Es heisst, die KESB sei total überlastet.

Wir sind sehr gut ausgelastet, das stimmt. Dennoch gelingt es den KESBs, ihre Arbeit trotz der Ressourcenknappheit gut zu erledigen.

Können Sie die Argumente der Gegner nachvollziehen – beispielsweise man sei einem übermächtigen Verwaltungsapparat ausgeliefert, der weit weg vom Alltag der Menschen agiere?

Ein Stück weit schon. Viele können sich aber kaum vorstellen, was wir machen. Am meisten ärgere ich mich über den Vorwurf, wir seien nur an Machtausübung interessiert. Das ist das Letzte, was wir wollen. Wir sind im Übrigen sehr offen und transparent, auch den Medien und der Politik gegenüber.

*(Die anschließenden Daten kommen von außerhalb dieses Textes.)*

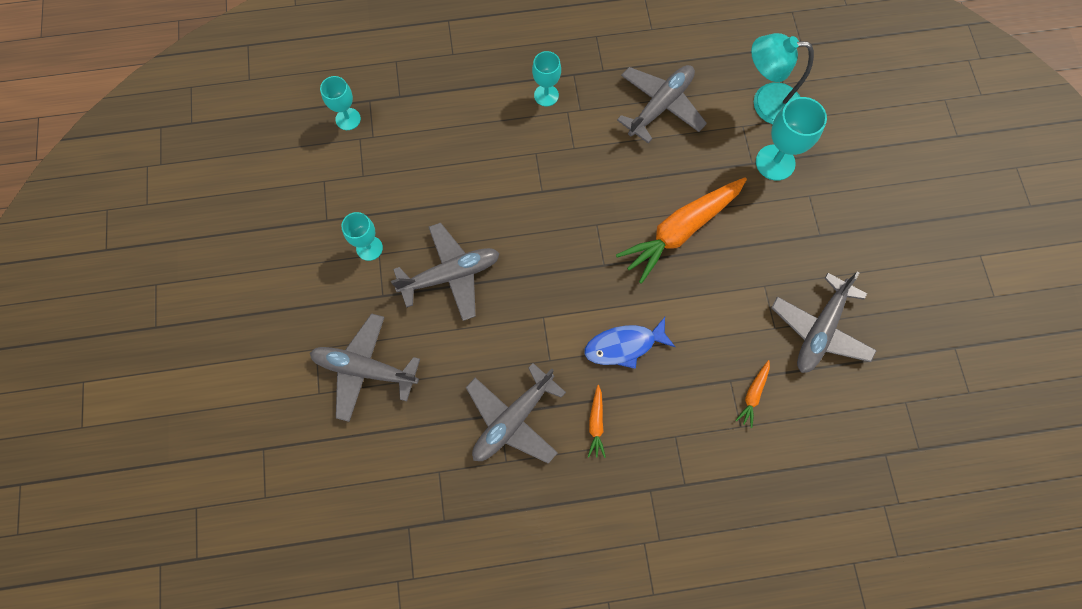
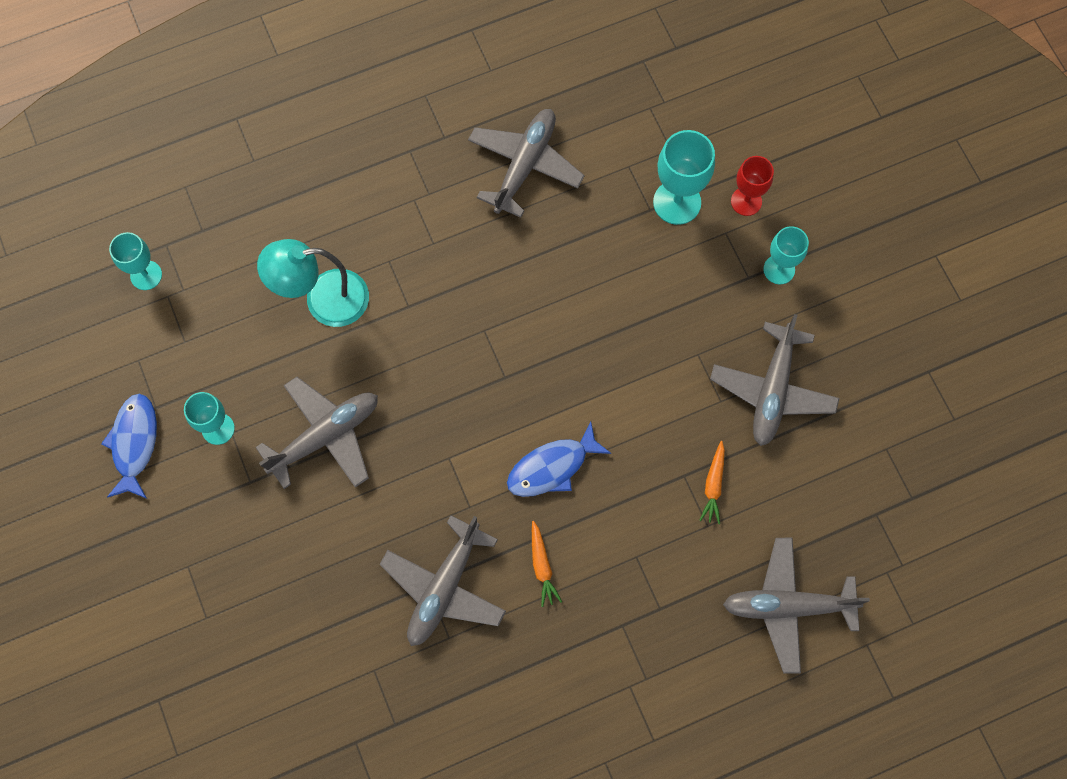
camera: 15 degrees left, 0 degrees up
(303, 243) = (134, 443): none -> blue fish
(365, 369) = (254, 575): grey plane -> grey plane (788, 606)
(546, 95) = (383, 185): turquoise goblet -> turquoise goblet (779, 269)
(681, 230) = (585, 312): orange carrot -> none
(766, 103) = (649, 131): turquoise lamp -> turquoise lamp (323, 300)
(831, 175) = (746, 201): none -> red goblet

Wie gehen Sie privat mit den teilweise harten Schicksalen um, mit denen Sie jeden Tag konfrontiert werden? 

Es gibt schon Einzelfälle, die mir an die Nieren gehen. Auch Drohungen – mit Selbstmord oder gegen mich und meine Mitarbeitenden – belasten. In der Regel kann ich aber nach Feierabend gut abschalten. Das muss man in diesem Beruf können.

Wie erklären Sie Ihren Kindern, was Sie beruflich machen?


Ich sage ihnen, dass ich versuche, Leuten zu helfen, die sich selbst nicht helfen können. Die machen das ja nicht extra. Und ganz wichtig: Mich interessiert nicht, wer schuld ist an der Situation, sondern nur, wie die Betroffenen da wieder herauskommen.